**WORK REQUIRED:** Write the data below out exactly as it stands. Do not include the pictures.

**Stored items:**
########

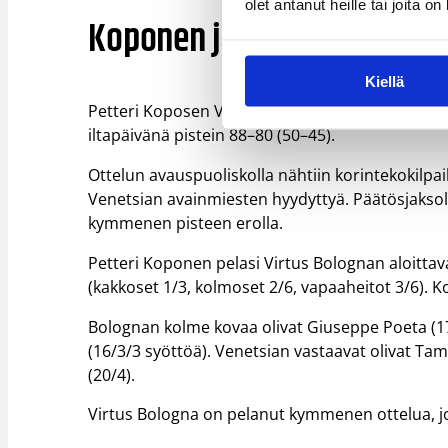
olet antanut heille tai joita o
Koponen ja Bologna tyylit
Kiellä
Petteri Koposen Virtus Bologna tyylitteli Ital
iltapäivänä pistein 88–80 (50–45).
Ottelun avauspuoliskolla nähtiin korintekokilpai
Venetsian avainmiesten hyydyttyä. Päätösjaksol
kymmenen pisteen erolla.
Petteri Koponen pelasi Virtus Bolognan aloittava
(kakkoset 1/3, kolmoset 2/6, vapaaheitot 3/6). 
Bolognan kolme kovaa olivat Giuseppe Poeta (17/4
(16/3/3 syöttöä). Venetsian vastaavat olivat Tam
(20/4).
Virtus Bologna on pelanut kymmenen ottelua, joi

########

**SOLUTION:**
olet antanut heille tai joita o
Koponen ja Bologna tyylit
Kiellä
Petteri Koposen Virtus Bologna tyylitteli Ital
iltapäivänä pistein 88–80 (50–45).
Ottelun avauspuoliskolla nähtiin korintekokilpai
Venetsian avainmiesten hyydyttyä. Päätösjaksol
kymmenen pisteen erolla.
Petteri Koponen pelasi Virtus Bolognan aloittava
(kakkoset 1/3, kolmoset 2/6, vapaaheitot 3/6). 
Bolognan kolme kovaa olivat Giuseppe Poeta (17/4
(16/3/3 syöttöä). Venetsian vastaavat olivat Tam
(20/4).
Virtus Bologna on pelanut kymmenen ottelua, joi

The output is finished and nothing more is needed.